Ich hatte immer gedacht dass der einzige Weg, um wirklich als Trans-Person zu leben, unabhängig von meiner tatsächlichen Identität oder Darstellung, der Übergang zu einem medizinischen System wäre, das sich Trans-Personen als rosa oder blaue Kästchen vorstellt, die den Körper wechseln. Wenn ich unsicher war, musste ich nicht trans genug sein oder dazu verdammt sein, für immer mit dieser Unsicherheit zu leben. Ich machte mir Sorgen, dass meine Unentschlossenheit bedeutete, dass ich meine Gelegenheit zum Übergang verpasst hatte oder dass ich irgendein Klischee erfüllte – dass ich auf abstrakte Weise zur Misshandlung meiner Gemeinschaft beitrug, indem ich nicht wusste, wer ich war oder was ich wollte werden. Mir ist nie in den Sinn gekommen, dass das Gesundheitssystem selbst falsch liegen könnte.

Es gibt ein Problem mit einem medizinischen Modell, das die Transgender-Identität als ein psychiatrisches Problem betrachtet, das durch den Übergang von einer binären Kategorie in eine andere gelöst werden muss. Es gibt ein Problem, wenn Ärzte Transmenschen nicht fragen, was wir eigentlich sind wollen , und sogar nicht verstehen, was wir wollen, als vertretbar. Mediziner neigen dazu, den Übergang als Rezept mit einer festgelegten Liste von Zutaten, als wissenschaftliche Übung mit zuverlässigen Ergebnissen oder als 12-Schritte-Programm anzugehen, das eine genaue Einhaltung erfordert, um auf der anderen Seite herauszukommen.

Aber es muss nicht so sein.

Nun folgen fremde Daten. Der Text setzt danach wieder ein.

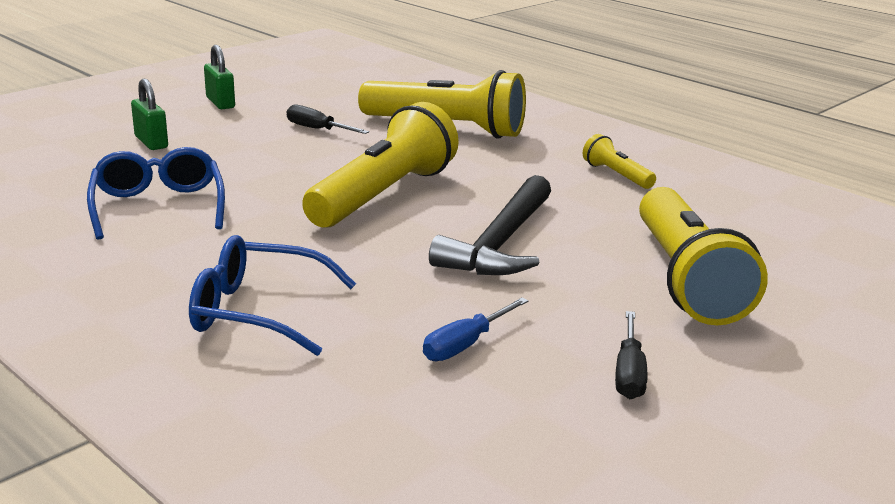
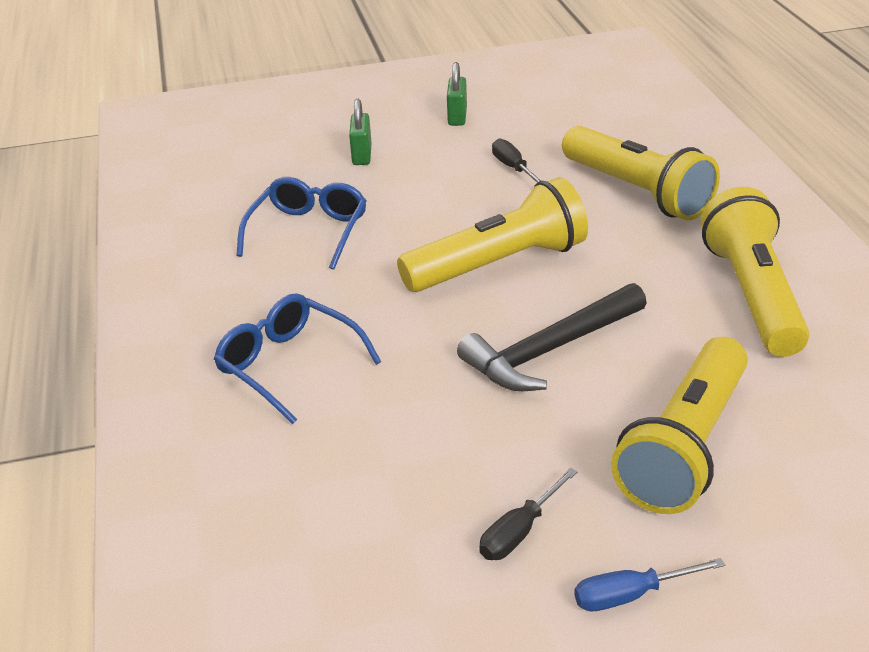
camera: 35 degrees right, 10 degrees up
(465, 345) = (413, 453): blue screwdriver -> blue screwdriver (630, 595)
(616, 175) = (752, 295): yellow flashlight -> yellow flashlight, size x2.17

Es gibt Wege des Übergangs, die die eigene nicht-binäre Identität verkörpern und widerspiegeln können. Die Idee des „teilweisen“ Übergangs wird schmerzlich zu wenig erforscht und absichtlich nicht erwähnt, sagt JP. [Transition] ist nicht der Alles-oder-Nichts-Ansatz, den Ärzte sagen.

HRT hat mein Leben gerettet, fügt JP hinzu. Ich musste es einfach auf meine Weise machen.